提出了一种基于信息最大化的动作属性字典学习方法。我们将类分布和外观信息统一到一个目标函数中，用于学习稀疏的动作属性字典。目标函数在每个字典项的外观信息和类分布方面最大化了已经学习的内容和有待学习的内容之间的互信息。我们提出了一个高斯过程(GP)模型用于稀疏表示，以优化字典目标函数。稀疏编码的特性使得在GP中具有紧凑支持的内核能够实现非常高效的字典学习过程。因此，我们可以用一组紧凑和判别的动作属性来描述动作视频。更重要的是，我们可以在稀疏的特征空间中识别建模的动作类别，这可以推广到未见过和未建模的动作类别。实验结果证明了该方法在动作识别应用中的有效性。

引用次数: 161

Illumination demultiplexing from a single image 从单个图像进行照明解复用

2011 International Conference on Computer Vision

Pub Date : 2011-11-06 DOI: 10.1109/ICCV.2011.6126220

Christine Chen, D. Vaquero, M. Turk

A class of techniques in computer vision and graphics is based on capturing multiple images of a scene under different illumination conditions. These techniques explore variations in illumination from image to image to extract interesting information about the scene. However, their applicability to dynamic environments is limited due to the need for robust motion compensation algorithms. To overcome this issue, we propose a method to separate multiple illuminants from a single image. Given an image of a scene simultaneously illuminated by multiple light sources, our method generates individual images as if they had been illuminated by each of the light sources separately. To facilitate the illumination separation process, we encode each light source with a distinct sinusoidal pattern, strategically selected given the relative position of each light with respect to the camera, such that the observed sinusoids become independent of the scene geometry. The individual illuminants are then demultiplexed by analyzing local frequencies. We show applications of our approach in image-based relighting, photometric stereo, and multiflash imaging.
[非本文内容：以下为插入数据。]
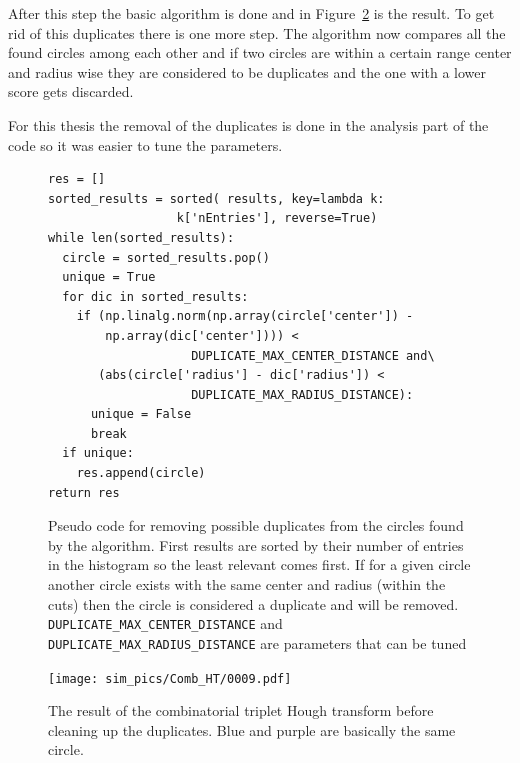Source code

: \documentclass[11pt,twoside]{scrreprt}
\begin{document}
After this step the basic algorithm is done and in Figure~\ref{fig:comb_ht_0009} is the result. To get rid of this duplicates there is one more step.
The algorithm now compares all the found circles among each other and if two circles are within a certain range center and radius wise
they are considered to be duplicates and the one with a lower score gets discarded.

For this thesis the removal of the duplicates is done in the analysis part of the code so it was easier to tune the parameters.
\begin{figure}[htb]
\centering
  \begin{lstlisting}
res = []
sorted_results = sorted( results, key=lambda k: 
                  k['nEntries'], reverse=True)
while len(sorted_results):
  circle = sorted_results.pop()
  unique = True
  for dic in sorted_results:
    if (np.linalg.norm(np.array(circle['center']) - 
        np.array(dic['center']))) < 
                    DUPLICATE_MAX_CENTER_DISTANCE and\
       (abs(circle['radius'] - dic['radius']) < 
                    DUPLICATE_MAX_RADIUS_DISTANCE):
      unique = False
      break
  if unique:
    res.append(circle)
return res
\end{lstlisting}
\caption[Pseudo code for removing possible duplicates]{Pseudo code for removing possible duplicates from the circles found by the algorithm. First results are sorted by their number of entries
in the histogram so the least relevant comes first. If for a given circle another circle exists with the same center and radius (within the cuts)
then the circle is considered a duplicate and will be removed. \texttt{DUPLICATE\_MAX\_CENTER\_DISTANCE} and \texttt{DUPLICATE\_MAX\_RADIUS\_DISTANCE} are 
parameters that can be tuned}\label{fig:dup_code}
\end{figure}


\begin{figure}[htb]
  \centering
  \texttt{[image: sim\_pics/Comb\_HT/0009.pdf]}
  \caption{The result of the combinatorial triplet Hough transform before cleaning up the duplicates. Blue and purple are basically the same circle.}
  \label{fig:comb_ht_0009}
\end{figure}
\end{document}
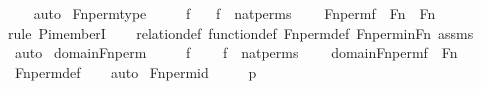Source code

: \begin{isabellebody}
\ \ \isamarkupfalse%
\ auto%
\endisatagproof
{\isafoldproof}%
%
\isadelimproof
\isanewline
%
\endisadelimproof
\isanewline
{}\isamarkupfalse%
\ Fn{\isacharunderscore}{\kern0pt}perm{\isacharprime}{\kern0pt}{\isacharunderscore}{\kern0pt}type\ {\isacharcolon}{\kern0pt}\ \isanewline
\ \ \ f\isanewline
\ \ \ {\isachardoublequoteopen}f\ {\isasymin}\ nat{\isacharunderscore}{\kern0pt}perms{\isachardoublequoteclose}\ \isanewline
\ \ \ {\isachardoublequoteopen}Fn{\isacharunderscore}{\kern0pt}perm{\isacharprime}{\kern0pt}{\isacharparenleft}{\kern0pt}f{\isacharparenright}{\kern0pt}\ {\isasymin}\ Fn\ {\isasymrightarrow}\ Fn{\isachardoublequoteclose}\ \isanewline
%
\isadelimproof
\ \ %
\endisadelimproof
%
\isatagproof
{}\isamarkupfalse%
{\isacharparenleft}{\kern0pt}rule\ Pi{\isacharunderscore}{\kern0pt}memberI{\isacharparenright}{\kern0pt}\isanewline
\ \ \isamarkupfalse%
\ relation{\isacharunderscore}{\kern0pt}def\ function{\isacharunderscore}{\kern0pt}def\ Fn{\isacharunderscore}{\kern0pt}perm{\isacharprime}{\kern0pt}{\isacharunderscore}{\kern0pt}def\ Fn{\isacharunderscore}{\kern0pt}perm{\isacharunderscore}{\kern0pt}in{\isacharunderscore}{\kern0pt}Fn\ assms\isanewline
\ \ \isamarkupfalse%
\ auto%
\endisatagproof
{\isafoldproof}%
%
\isadelimproof
\isanewline
%
\endisadelimproof
\isanewline
{}\isamarkupfalse%
\ domain{\isacharunderscore}{\kern0pt}Fn{\isacharunderscore}{\kern0pt}perm{\isacharprime}{\kern0pt}\ {\isacharcolon}{\kern0pt}\ \isanewline
\ \ \ f\ \isanewline
\ \ \ {\isachardoublequoteopen}f\ {\isasymin}\ nat{\isacharunderscore}{\kern0pt}perms{\isachardoublequoteclose}\ \isanewline
\ \ \ {\isachardoublequoteopen}domain{\isacharparenleft}{\kern0pt}Fn{\isacharunderscore}{\kern0pt}perm{\isacharprime}{\kern0pt}{\isacharparenleft}{\kern0pt}f{\isacharparenright}{\kern0pt}{\isacharparenright}{\kern0pt}\ {\isacharequal}{\kern0pt}\ Fn{\isachardoublequoteclose}\ \isanewline
%
\isadelimproof
\ \ %
\endisadelimproof
%
\isatagproof
{}\isamarkupfalse%
\ Fn{\isacharunderscore}{\kern0pt}perm{\isacharprime}{\kern0pt}{\isacharunderscore}{\kern0pt}def\isanewline
\ \ \isamarkupfalse%
\ auto%
\endisatagproof
{\isafoldproof}%
%
\isadelimproof
\isanewline
%
\endisadelimproof
\isanewline
{}\isamarkupfalse%
\ Fn{\isacharunderscore}{\kern0pt}perm{\isacharunderscore}{\kern0pt}id\ {\isacharcolon}{\kern0pt}\ \isanewline
\ \ \ p\ \isanewline

\end{isabellebody}

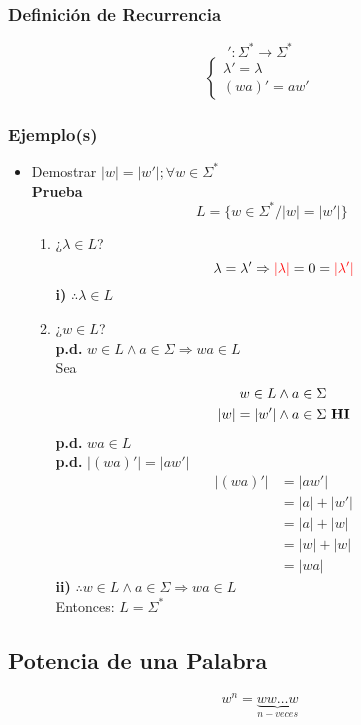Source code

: \subsubsection*{Definición de Recurrencia}
$$':\Sigma^*\rightarrow\Sigma^*$$
$$
\begin{cases}
\lambda'=\lambda \\
(wa)' = aw'
\end{cases}
$$
\subsubsection{Ejemplo(s)}
\begin{itemize}
\item Demostrar $|w| = |w'| ; \forall w\in\Sigma^*$ \\
\textbf{Prueba}
$$ L = \{ w\in\Sigma^* / |w|=|w'| \} $$
\begin{enumerate}[label=\alph*)]
\item ¿$\lambda \in L$?
$$\lambda = \lambda' \Rightarrow {\color{red}|\lambda |} = 0 = {\color{red}| \lambda' |}$$
\textbf{i)} $\therefore \lambda\in L$
\item ¿$w \in L$? \\${ }$\\
\textbf{p.d.} $w\in L \wedge a\in\Sigma\Rightarrow wa\in L$\\
Sea 
\begin{align*}
w \in L & \wedge a\in\Sigma \\
|w| = |w'| & \wedge a\in\Sigma \text{ \textbf{HI}}
\end{align*}
\textbf{p.d.} $wa\in L$ \\
\textbf{p.d.} $|(wa)'|=|aw'|$
\begin{align*}
| (wa)' | & = | aw' | \\
	    & = |a| + |w'| \\
	    & = |a|+|w| \\
	    & = |w| + |w| \\
	    & = | wa|
\end{align*}
\textbf{ii)} $\therefore w\in L \wedge a \in\Sigma \Rightarrow wa\in L$ \\${ }$\\
Entonces: $L=\Sigma^*$
\end{enumerate}
\end{itemize}
\subsection{Potencia de una Palabra}
$$w^n =  \underbrace{ww\ldots w}_{n-veces}$$
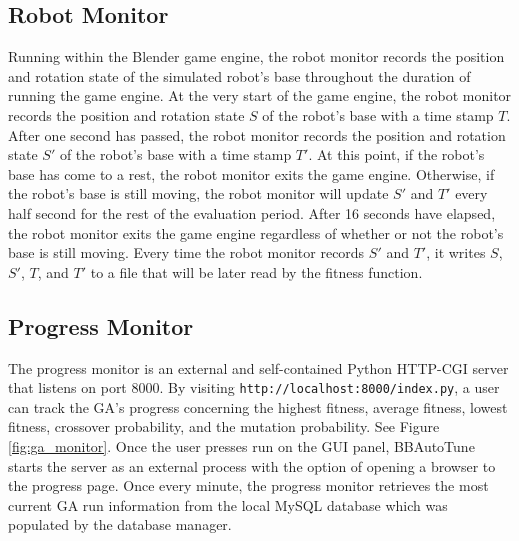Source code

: \subsection{Robot Monitor}

Running within the Blender game engine, the robot monitor records the position and rotation state of the simulated robot's base throughout the duration of running the game engine. At the very start of the game engine, the robot monitor records the position and rotation state $S$ of the robot's base with a time stamp $T$. After one second has passed, the robot monitor records the position and rotation state $S'$ of the robot's base with a time stamp $T'$. At this point, if the robot's base has come to a rest, the robot monitor exits the game engine. Otherwise, if the robot's base is still moving, the robot monitor will update $S'$ and $T'$ every half second for the rest of the evaluation period. After 16 seconds have elapsed, the robot monitor exits the game engine regardless of whether or not the robot's base is still moving. Every time the robot monitor records $S'$ and $T'$, it writes $S$, $S'$, $T$, and $T'$ to a file that will be later read by the fitness function.  

\subsection{Progress Monitor}

The progress monitor is an external and self-contained Python HTTP-CGI server that listens on port 8000. By visiting  \texttt{http://localhost:8000/index.py}, a user can track the GA's progress concerning the highest fitness, average fitness, lowest fitness, crossover probability, and the mutation probability. See Figure \ref{fig:ga_monitor}. Once the user presses run on the GUI panel, BBAutoTune starts the server as an external process with the option of opening a browser to the progress page. Once every minute, the progress monitor retrieves the most current GA run information from the local MySQL database which was populated by the database manager.

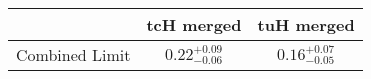 \centering
\begin{tabular}{|c|c|c|} \hline
 & tcH merged & tuH merged\\\hline
Combined Limit & $0.22^{+0.09}_{-0.06}$ & $0.16^{+0.07}_{-0.05}$\\\hline
\end{tabular}
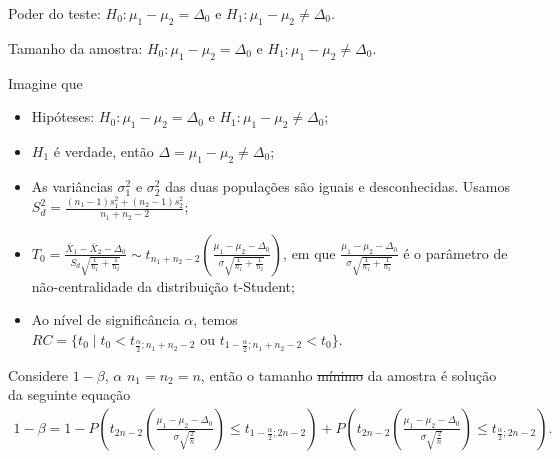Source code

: \documentclass[9pt]{beamer}
\begin{document}
\begin{frame}{Poder do teste: $H_0:\mu_1 - \mu_2 = \Delta_0$ e $H_1: \mu_1 - \mu_2 \neq \Delta_0$.}
\normalsize

\end{frame}


\begin{frame}{Tamanho da amostra: $H_0:\mu_1 - \mu_2 = \Delta_0$ e $H_1: \mu_1 - \mu_2 \neq \Delta_0$.}

\footnotesize

Imagine que
\begin{itemize}
	\item Hipóteses: $H_0: \mu_1 - \mu_2 = \Delta_0$ e $H_1: \mu_1 -  \mu_2 \neq \Delta_0$;
	\item $H_1$ é verdade, então $\Delta = \mu_1-\mu_2 \neq \Delta_0$;
	\item As variâncias $\sigma_1^2$  e $\sigma_2^2$ das duas populações são iguais e desconhecidas. Usamos $S_d^2 = \frac{(n_1-1)s_1^2 + (n_2-1)s_2^2}{n_1+n_2-2}$;
	\item $T_0 = \frac{\bar{X}_1 - \bar{X}_2 - \Delta_0}{ S_d \sqrt{ \frac{1}{n_1} + \frac{1}{n_2} } } \sim t_{n_1+n_2-2}\left( \frac{\mu_1 - \mu_2 - \Delta_0}{\sigma \sqrt{\frac{1}{n_1} + \frac{1}{n_2}}} \right)$, em que $\frac{\mu_1 - \mu_2 - \Delta_0}{\sigma \sqrt{\frac{1}{n_1} + \frac{1}{n_2}}}$ é o parâmetro de não-centralidade da distribuição t-Student;
	\item Ao nível de significância $\alpha$, temos $RC = \{ t_0 \mid t_0 < t_{\frac{\alpha}{2};n_1+n_2-2} \mbox{ ou } t_{1-\frac{\alpha}{2};n_1+n_2-2} < t_0  \}$.
\end{itemize}
\vfill

Considere $1-\beta$, $\alpha$ $n_1=n_2=n$, então o tamanho \sout{mínimo} da amostra é solução da seguinte equação
\begin{align*}
1-\beta = 1 - P\left( t_{2n-2}\left( \frac{\mu_1 - \mu_2 - \Delta_0}{\sigma \sqrt{\frac{2}{n}}} \right) \leq t_{1-\frac{\alpha}{2};2n-2} \right) + P\left( t_{2n-2}\left( \frac{\mu_1 - \mu_2 - \Delta_0}{\sigma \sqrt{\frac{2}{n}}} \right) \leq t_{\frac{\alpha}{2};2n-2} \right).
\end{align*}

\normalsize
\end{frame}
\end{document}
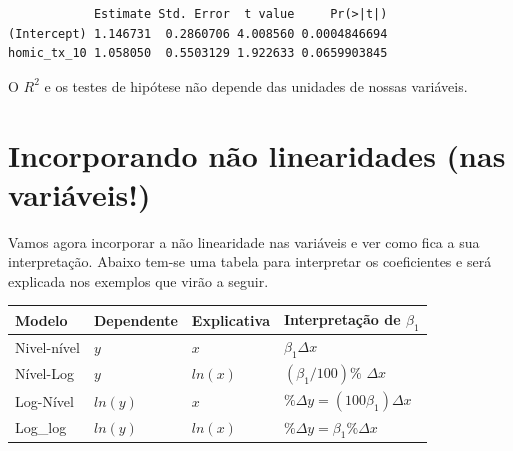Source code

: \documentclass[
  letterpaper,
  DIV=11,
  numbers=noendperiod]{scrreprt}
\begin{document}
\begin{verbatim}
            Estimate Std. Error  t value     Pr(>|t|)
(Intercept) 1.146731  0.2860706 4.008560 0.0004846694
homic_tx_10 1.058050  0.5503129 1.922633 0.0659903845
\end{verbatim}

\begin{tcolorbox}[enhanced jigsaw, titlerule=0mm, colback=white, coltitle=black, opacityback=0, breakable, colbacktitle=quarto-callout-note-color!10!white, toprule=.15mm, colframe=quarto-callout-note-color-frame, toptitle=1mm, bottomtitle=1mm, opacitybacktitle=0.6, left=2mm, arc=.35mm, rightrule=.15mm, bottomrule=.15mm, leftrule=.75mm, title=\textcolor{quarto-callout-note-color}{\faInfo}\hspace{0.5em}{Importante}]

O \(R^2\) e os testes de hipótese não depende das unidades de nossas
variáveis.

\end{tcolorbox}

\section{Incorporando não linearidades (nas
variáveis!)}\label{incorporando-nuxe3o-linearidades-nas-variuxe1veis}

Vamos agora incorporar a não linearidade nas variáveis e ver como fica a
sua interpretação. Abaixo tem-se uma tabela para interpretar os
coeficientes e será explicada nos exemplos que virão a seguir.

\begin{longtable}[]{@{}
  >{\raggedright\arraybackslash}p{}
  >{\raggedright\arraybackslash}p{}
  >{\raggedright\arraybackslash}p{}
  >{\raggedright\arraybackslash}p{}@{}}
\toprule\noalign{}
\begin{minipage}[b]{\linewidth}\raggedright
Modelo
\end{minipage} & \begin{minipage}[b]{\linewidth}\raggedright
Dependente
\end{minipage} & \begin{minipage}[b]{\linewidth}\raggedright
Explicativa
\end{minipage} & \begin{minipage}[b]{\linewidth}\raggedright
Interpretação de \(\beta_1\)
\end{minipage} \\
\midrule\noalign{}
\endhead
\bottomrule\noalign{}
\endlastfoot
Nivel-nível & \(y\) & \(x\) & \(\beta_1 \Delta x\) \\
Nível-Log & \(y\) & \(ln(x)\) & \((\beta_1/100)\%\) \(\Delta x\) \\
Log-Nível & \(ln(y)\) & \(x\) &
\(\% \Delta y = (100 \beta_1) \Delta x\) \\
Log\_log & \(ln(y)\) & \(ln(x)\) &
\(\% \Delta y = \beta_1\% \Delta x\) \\
\end{longtable}
\end{document}
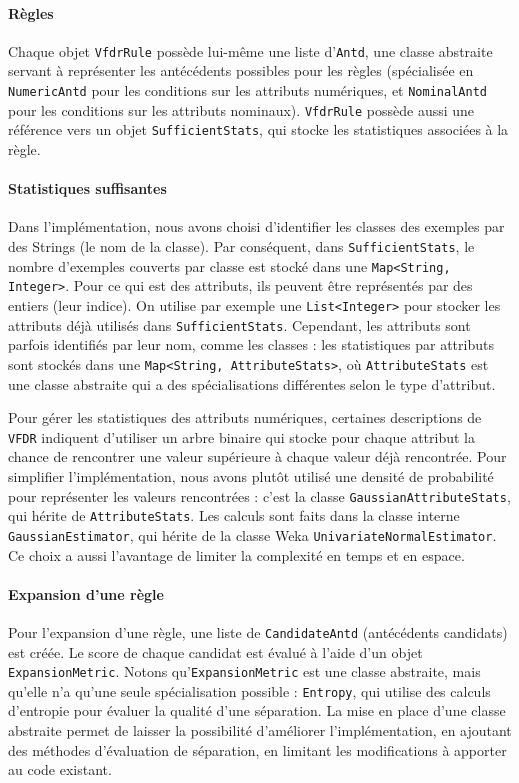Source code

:         \paragraph{Règles}Chaque objet \texttt{VfdrRule} possède lui-même une liste d’\texttt{Antd}, une classe abstraite servant à représenter les antécédents possibles pour les règles (spécialisée en \texttt{NumericAntd} pour les conditions sur les attributs numériques, et \texttt{NominalAntd} pour les conditions sur les attributs nominaux). \texttt{VfdrRule} possède aussi une référence vers un objet \texttt{SufficientStats}, qui stocke les statistiques associées à la règle. 


        \paragraph{Statistiques suffisantes} 
            Dans l’implémentation, nous avons choisi d’identifier les classes des exemples par des Strings (le nom de la classe). Par conséquent, dans \texttt{SufficientStats}, le nombre d’exemples couverts par classe est stocké dans une \texttt{Map<String, Integer>}. Pour ce qui est des attributs, ils peuvent être représentés par des entiers (leur indice). On utilise par exemple une \texttt{List<Integer>} pour stocker les attributs déjà utilisés dans \texttt{SufficientStats}. Cependant, les attributs sont parfois identifiés par leur nom, comme les classes : les statistiques par attributs sont stockés dans une \texttt{Map<String, \texttt{AttributeStats}>}, où \texttt{AttributeStats} est une classe abstraite qui a des spécialisations différentes selon le type d’attribut.
            
            Pour gérer les statistiques des attributs numériques, certaines descriptions de \texttt{VFDR} indiquent d’utiliser un arbre binaire qui stocke pour chaque attribut la chance de rencontrer une valeur supérieure à chaque valeur déjà rencontrée. Pour simplifier l’implémentation, nous avons plutôt utilisé une densité de probabilité pour représenter les valeurs rencontrées : c’est la classe \texttt{GaussianAttributeStats}, qui hérite de \texttt{AttributeStats}. Les calculs sont faits dans la classe interne \texttt{GaussianEstimator}, qui hérite de la classe Weka \texttt{UnivariateNormalEstimator}. Ce choix a aussi l’avantage de limiter la complexité en temps et en espace.
        
        \paragraph{Expansion d'une règle} Pour l’expansion d’une règle, une liste de \texttt{CandidateAntd} (antécédents candidats) est créée. Le score de chaque candidat est évalué à l’aide d’un objet \texttt{ExpansionMetric}. Notons qu’\texttt{ExpansionMetric} est une classe abstraite, mais qu’elle n’a qu’une seule spécialisation possible : \texttt{Entropy}, qui utilise des calculs d’entropie pour évaluer la qualité d’une séparation. La mise en place d’une classe abstraite permet de laisser la possibilité d’améliorer l’implémentation, en ajoutant des méthodes d’évaluation de séparation, en limitant les modifications à apporter au code existant.
        
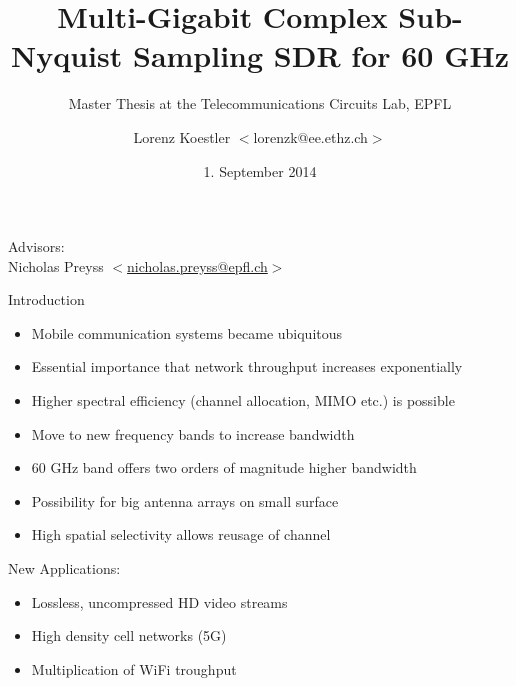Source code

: \documentclass[10pt]{beamer}
\title{Multi-Gigabit Complex Sub-Nyquist Sampling SDR for 60 GHz}
\subtitle{Master Thesis at the Telecommunications Circuits Lab, EPFL}
\author{Lorenz Koestler $ < $lorenzk@ee.ethz.ch$ > $}
\date[1.9..2013]{1. September 2014}
\begin{document}
{
  \begin{frame}
    \titlepage

    {\color{white}
      Advisors: \\
      Nicholas Preyss $ < $\href{mailto:nicholas.preyss@epfl.ch}{nicholas.preyss@epfl.ch}$ > $ \\
    }
  \end{frame}
}

\begin{frame}{Introduction}
  \begin{itemize}
  \item Mobile communication systems became ubiquitous
  \item Essential importance that network throughput increases
    exponentially
  \item Higher spectral efficiency (channel allocation, MIMO etc.) is possible
  \item Move to new frequency bands to increase bandwidth
  \item 60 GHz band offers two orders of magnitude higher bandwidth
  \item Possibility for big antenna arrays on small surface
  \item High spatial selectivity allows reusage of channel
  \end{itemize}
  \begin{block}{New Applications:}
    \begin{itemize}
    \item Lossless, uncompressed HD video streams
    \item High density cell networks (5G)
    \item Multiplication of WiFi troughput
    \end{itemize}
  \end{block}
\end{frame}
\end{document}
计算机视觉和图形学中的一类技术是基于在不同照明条件下捕获场景的多个图像。这些技术探索从图像到图像的照明变化，以提取有关场景的有趣信息。然而，由于需要鲁棒运动补偿算法，它们在动态环境中的适用性受到限制。为了克服这个问题，我们提出了一种从单幅图像中分离多个光源的方法。给定一个场景同时被多个光源照亮的图像，我们的方法生成单独的图像，就好像它们分别被每个光源照亮一样。为了方便照明分离过程，我们用不同的正弦模式编码每个光源，策略性地选择每个光源相对于相机的相对位置，这样观察到的正弦波就独立于场景几何形状。然后通过分析本地频率对单个光源进行解复用。我们展示了我们的方法在基于图像的重照明、光度立体和多闪光灯成像中的应用。

引用次数: 3

Linear dependency modeling for feature fusion 特征融合的线性依赖建模

2011 International Conference on Computer Vision

Pub Date : 2011-11-06 DOI: 10.1109/ICCV.2011.6126477

A. J. Ma, P. Yuen

This paper addresses the independent assumption issue in fusion process. In the last decade, dependency modeling techniques were developed under a specific distribution of classifiers. This paper proposes a new framework to model the dependency between features without any assumption on feature/classifier distribution. In this paper, we prove that feature dependency can be modeled by a linear combination of the posterior probabilities under some mild assumptions. Based on the linear combination property, two methods, namely Linear Classifier Dependency Modeling (LCDM) and Linear Feature Dependency Modeling (LFDM), are derived and developed for dependency modeling in classifier level and feature level, respectively. The optimal models for LCDM and LFDM are learned by maximizing the margin between the genuine and imposter posterior probabilities. Both synthetic data and real datasets are used for experiments. Experimental results show that LFDM outperforms all existing combination methods.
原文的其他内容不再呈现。